[Opening Material provided section]
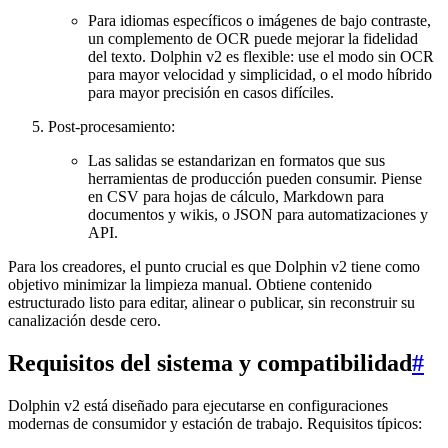
Para idiomas específicos o imágenes de bajo contraste,
un complemento de OCR puede mejorar la fidelidad
del texto. Dolphin v2 es flexible: use el modo sin OCR
para mayor velocidad y simplicidad, o el modo híbrido
para mayor precisión en casos difíciles.
Post-procesamiento:
Las salidas se estandarizan en formatos que sus
herramientas de producción pueden consumir. Piense
en CSV para hojas de cálculo, Markdown para
documentos y wikis, o JSON para automatizaciones y
API.
Para los creadores, el punto crucial es que Dolphin v2 tiene como
objetivo minimizar la limpieza manual. Obtiene contenido
estructurado listo para editar, alinear o publicar, sin reconstruir su
canalización desde cero.
Requisitos del sistema y compatibilidad
#
Dolphin v2 está diseñado para ejecutarse en configuraciones
modernas de consumidor y estación de trabajo. Requisitos típicos:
[Closing Material provided section]
## Required work
Your answer must be the lines from the opening line of the entries through the line holding "Para los creadores, el", written out exactly and without any picture.

## Solution for this exercise
Para idiomas específicos o imágenes de bajo contraste,
un complemento de OCR puede mejorar la fidelidad
del texto. Dolphin v2 es flexible: use el modo sin OCR
para mayor velocidad y simplicidad, o el modo híbrido
para mayor precisión en casos difíciles.
Post-procesamiento:
Las salidas se estandarizan en formatos que sus
herramientas de producción pueden consumir. Piense
en CSV para hojas de cálculo, Markdown para
documentos y wikis, o JSON para automatizaciones y
API.
Para los creadores, el punto crucial es que Dolphin v2 tiene como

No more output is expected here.